Newspaper staffs feel obliged to write something catchy during holiday seasons. To be "catchy" usually means to be either a novelty or at least a little bit outrageous.
When it comes to Christmas, there isn't much that it really new. So journalists try to get readers' attention with articles featuring a hint of scandal. In an era when few people actually read the Bible, an easy way to scandalize the public is to proclaim that "not all of the Gospels even tell us about Christmas!"
Of course, this is no news to actual Bible readers, who know that John's Gospel starts with the Creation of the world, and Mark's begins with Jesus' baptism by John the Baptist. Matthew and Luke tell about how Jesus' birth came to pass. And we of course remember that Matthew and Luke provide different overlapping details of the events. The Gospel writers are not redundantly repeating each other. They complement each other to give us a 360 degree portrait of Jesus.
Inevitably _ mark my words! _ you will also see an article somewhere this month which claims it was not actually on Dec. 25 that Jesus was born. This will be uttered with amazement, in tones announcing that we at last know who really shot JFK _ and it turns out that it was the same person who also assassinated both John Lennon and Elvis Presley (while the rest of us didn't even catch that Elvis was, as the saying goes, "done in")!
When you see some writer asserting that Jesus was not necessarily born on Dec. 25, the proper response is: "Well, nobody ever thought he was!"
On what date was Jesus actually born? Nobody _ except for God Himself and the Virgin Mary _ actually knows. It was not clearly recorded in any of the Gospels. There are various theories. Many are interesting. None of them are certain.
What is certain is that Dec. 25 has been the date appointed to celebrate the Nativity since very early centuries of the Church.
Why on that date? Again, some popular journalists will assert (or at least suggest) that Dec. 25 was a pagan winter holiday taken over by the church. It is true that almost every ancient culture marked the winter solstice, the darkest day of the year. But that was usually on Dec. 21 _ and ancient people were not so bad at arithmetic that they would miss the time by four whole days. No pagan holiday fell on the 25th.
On the other hand, there was (and still is) a Christian holy day exactly 9 months before Dec. 25: the Feast of the Annunciation, which commemorates the angel Gabriel's visit to the Virgin Mary.
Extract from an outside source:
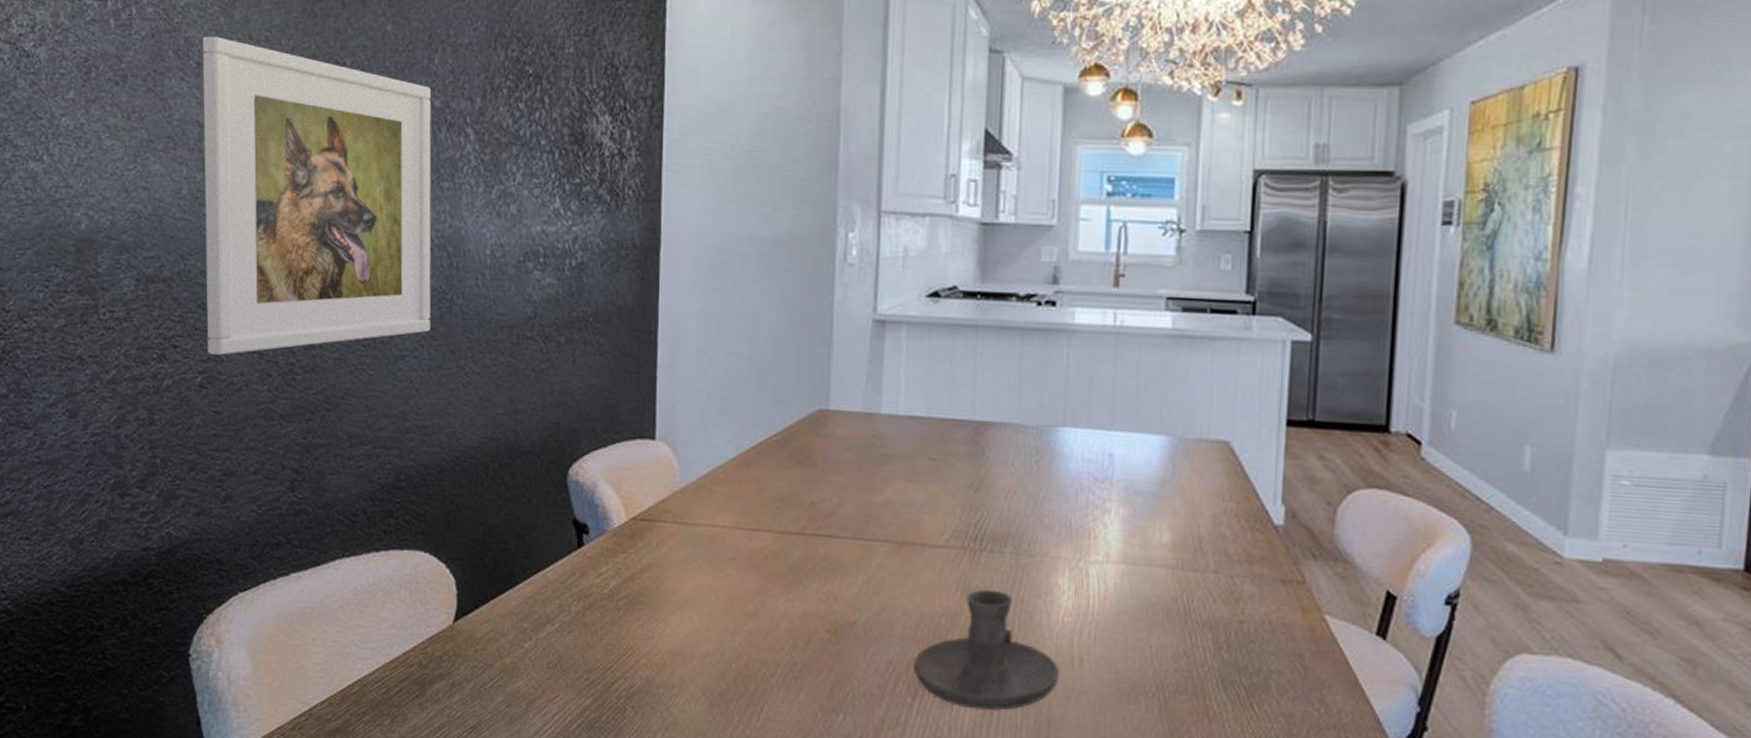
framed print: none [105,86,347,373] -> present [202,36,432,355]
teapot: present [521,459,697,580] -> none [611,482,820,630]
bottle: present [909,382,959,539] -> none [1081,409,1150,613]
Presumably that event marked the conception of Jesus, who then arrived precisely on time for his birth nine months later to the day. If only we were all that prompt and punctual!
If Christ's birth is celebrated nine months after his conception is celebrated, then the logical question is: Why is his conception celebrated on March 25?
That date is mysterious. It is already an established tradition in our earliest records. It is likely that it is symbolic. March 25 appears to have been one date on which the Passover was celebrated by the earliest Christians after they were expelled from the synagogues. Christians were celebrating Jesus' sacrificial death for us. It is possible that they thought of his whole life on earth as part of that sacrifice. If so, then it was natural to think that his life begins with his conception. As St. Luke tells us, even while in Mary's womb, Jesus was recognized as Lord by John the Baptist _ who was himself still in the womb of Mary's kinswoman Elizabeth.
Obviously Jesus was born on some specific day. But the time we celebrate it carries more than just trivial information; it carries a message. The message ties together Jesus' birth and the reason for which he was born: to offer himself as a unique and perfect sacrifice for the sins of the whole world.
It is important that we remember that "Jesus is the reason for season." It is also important to remember that the reason for Jesus was what is contained in the very meaning of his name, which means "The Lord Saves." Christ is born of Mary, born in Bethlehem, and his birth is good news for all who receive him. Winter, spring, summer or fall, "unto us this day is born for us in the City of David a Savior, Christ the Lord." (Luke 2:11.)
The Rev. Kenneth Hunter is pastor at St. James' Episcopal Church in Oneonta.